▶ [Exercise data]:
◆ ◆ ◆

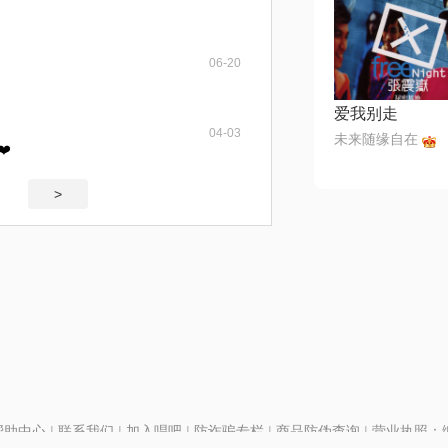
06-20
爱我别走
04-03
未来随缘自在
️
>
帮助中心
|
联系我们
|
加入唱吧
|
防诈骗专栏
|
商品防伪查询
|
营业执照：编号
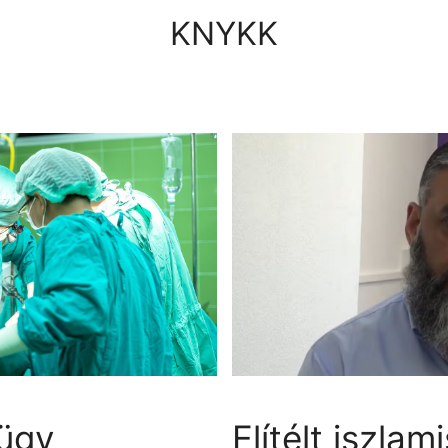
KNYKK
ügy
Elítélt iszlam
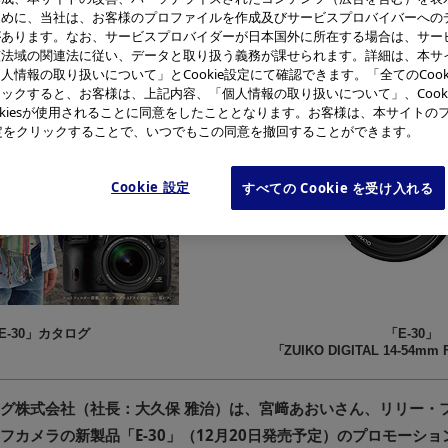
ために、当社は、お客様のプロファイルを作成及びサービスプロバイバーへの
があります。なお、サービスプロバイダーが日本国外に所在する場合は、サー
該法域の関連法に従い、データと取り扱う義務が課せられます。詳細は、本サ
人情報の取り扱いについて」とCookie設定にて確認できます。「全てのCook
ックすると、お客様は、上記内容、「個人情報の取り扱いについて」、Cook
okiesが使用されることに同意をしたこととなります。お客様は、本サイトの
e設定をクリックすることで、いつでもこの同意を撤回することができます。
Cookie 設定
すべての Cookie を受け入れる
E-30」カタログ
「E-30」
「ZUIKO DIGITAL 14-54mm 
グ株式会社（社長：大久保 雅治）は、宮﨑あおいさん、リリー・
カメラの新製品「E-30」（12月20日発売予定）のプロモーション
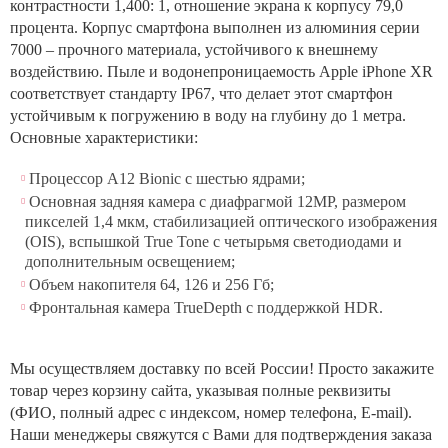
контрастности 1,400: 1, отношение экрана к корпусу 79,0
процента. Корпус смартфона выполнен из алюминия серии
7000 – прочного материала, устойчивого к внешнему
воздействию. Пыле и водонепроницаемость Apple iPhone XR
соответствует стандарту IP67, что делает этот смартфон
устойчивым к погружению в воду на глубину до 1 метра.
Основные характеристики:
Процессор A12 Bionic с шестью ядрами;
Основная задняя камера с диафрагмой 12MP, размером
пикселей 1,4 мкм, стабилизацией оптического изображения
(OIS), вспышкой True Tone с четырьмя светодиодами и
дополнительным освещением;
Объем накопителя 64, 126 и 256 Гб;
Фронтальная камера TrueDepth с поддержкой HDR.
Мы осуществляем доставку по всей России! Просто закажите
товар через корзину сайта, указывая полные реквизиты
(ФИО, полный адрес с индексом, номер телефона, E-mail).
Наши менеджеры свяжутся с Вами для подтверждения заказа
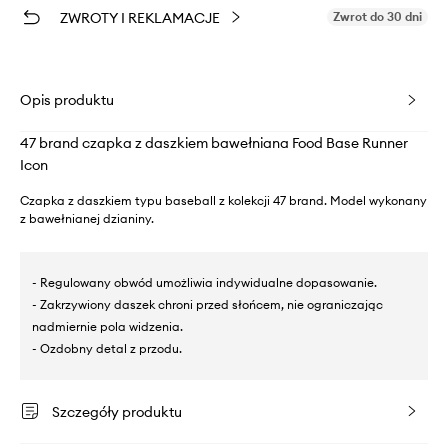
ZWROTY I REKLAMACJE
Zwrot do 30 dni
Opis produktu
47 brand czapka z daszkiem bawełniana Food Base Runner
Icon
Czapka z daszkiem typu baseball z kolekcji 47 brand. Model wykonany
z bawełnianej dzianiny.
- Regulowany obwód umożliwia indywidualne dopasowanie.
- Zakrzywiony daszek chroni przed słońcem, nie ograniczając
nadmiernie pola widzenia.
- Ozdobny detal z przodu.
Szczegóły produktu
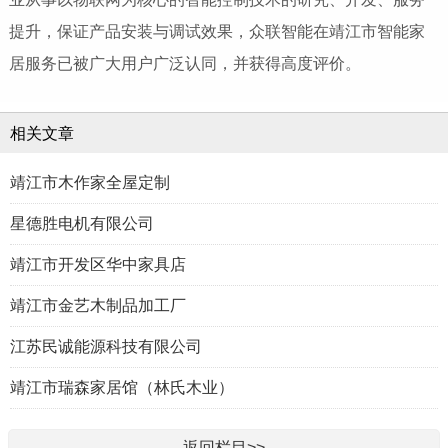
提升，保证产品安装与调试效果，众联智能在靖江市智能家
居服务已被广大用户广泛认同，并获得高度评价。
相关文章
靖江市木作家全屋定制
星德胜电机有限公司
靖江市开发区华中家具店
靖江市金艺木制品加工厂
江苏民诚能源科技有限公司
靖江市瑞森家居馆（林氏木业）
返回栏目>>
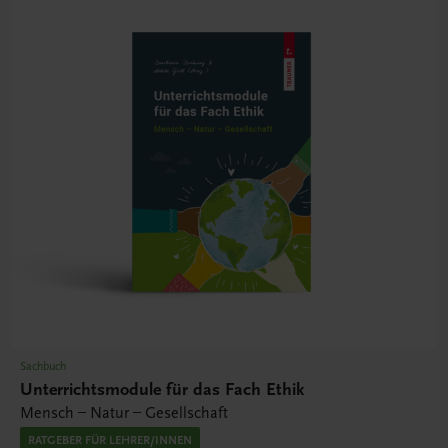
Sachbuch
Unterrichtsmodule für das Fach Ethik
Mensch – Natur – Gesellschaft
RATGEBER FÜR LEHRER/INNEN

◆ ◆ ◆

Using the data above, say how many lines include the word "daszkiem". Write only that number.

2